CLUSTER SETUP: 3 shards and 3 replica. Totally 6 Solr instances.
Cluster is up and running. Everything seems to be OK. Nothing critical in logs, except few warnings about deprecared classes.
HOW I DO CONFIGURATION UPDATE:
run following command:
java -classpath .:solr-jars/* org.apache.solr.cloud.ZkCLI -cmd upconfig -zkhost ZOOKEEPER_HOST:PORT -d solr-conf -confname myconf
check that config was updated in Zookeeper:
/var/zookeeper/bin/zkCli.sh ZOOKEEPER_HOST:PORT
ls /configs/myconfig/schema.xml
ls /configs/myconfig/solrconfig.xml
collection reload via Solr Collection API
curl HOST/solr/admin/collections?action=RELOAD&name=collection1
Config update seems to be successfully applied to all nodes. But sometimes 1 node in the cluster goes down (marked as brown in Solr Admin UI). Tomcat restart, collection reload doesn't help to bring this node back.
Error message from logs:
SyncStrategy - No UpdateLog found - cannot sync
QUESTIONS:
- Is there any way how I can get failed node back to live? Without needs to remove all data, of course.

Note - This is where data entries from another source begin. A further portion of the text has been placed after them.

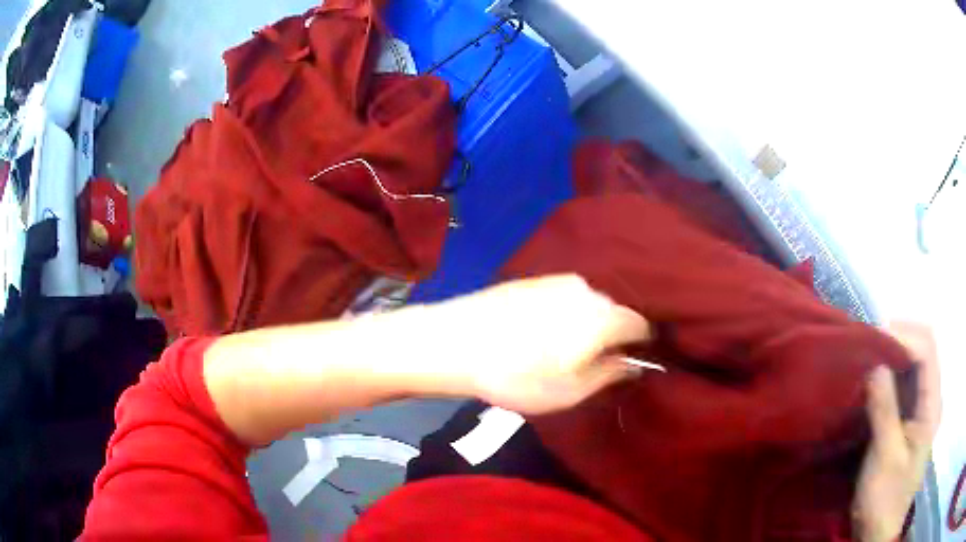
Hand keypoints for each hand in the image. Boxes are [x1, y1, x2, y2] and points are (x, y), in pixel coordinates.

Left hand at [437, 275, 651, 414]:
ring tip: (562, 349)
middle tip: (593, 362)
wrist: (454, 342)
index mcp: (603, 316)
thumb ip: (610, 374)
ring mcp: (556, 280)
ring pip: (587, 303)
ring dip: (585, 324)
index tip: (631, 362)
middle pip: (614, 312)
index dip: (641, 344)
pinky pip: (562, 297)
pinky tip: (539, 333)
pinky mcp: (531, 280)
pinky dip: (563, 314)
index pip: (640, 324)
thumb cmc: (518, 375)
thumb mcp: (571, 390)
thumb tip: (634, 363)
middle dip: (612, 335)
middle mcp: (586, 289)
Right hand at [853, 322, 941, 541]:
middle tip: (868, 345)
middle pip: (922, 353)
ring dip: (892, 360)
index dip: (904, 336)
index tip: (875, 337)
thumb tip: (876, 364)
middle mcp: (931, 401)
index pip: (927, 351)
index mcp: (932, 406)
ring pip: (912, 369)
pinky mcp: (908, 424)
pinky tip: (873, 384)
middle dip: (898, 342)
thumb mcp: (885, 457)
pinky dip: (889, 380)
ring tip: (868, 360)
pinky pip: (903, 390)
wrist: (877, 535)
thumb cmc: (886, 499)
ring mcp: (921, 412)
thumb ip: (885, 410)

- what is the right way to force Solr nodes to accept the configuration after it was updated in Zookeeper? Without Tomcat restart if it possible (it is a production system)
- (optinal) in general what is your filling about SolrCloud stability and predictability? While working with SC, I found really many complains and questions about it from other folks. Doesn't look like a good sign.
UPDATE 1 Looks like error message wasn't related to the actual problem. After I configured transaction log, this error is disappear. But few nodes still go down after collection reload.
The only way to bring it back is to directly edit clusterstate.json in Zookeeper, and change node status to "active". After that, node seems to be OK and stable.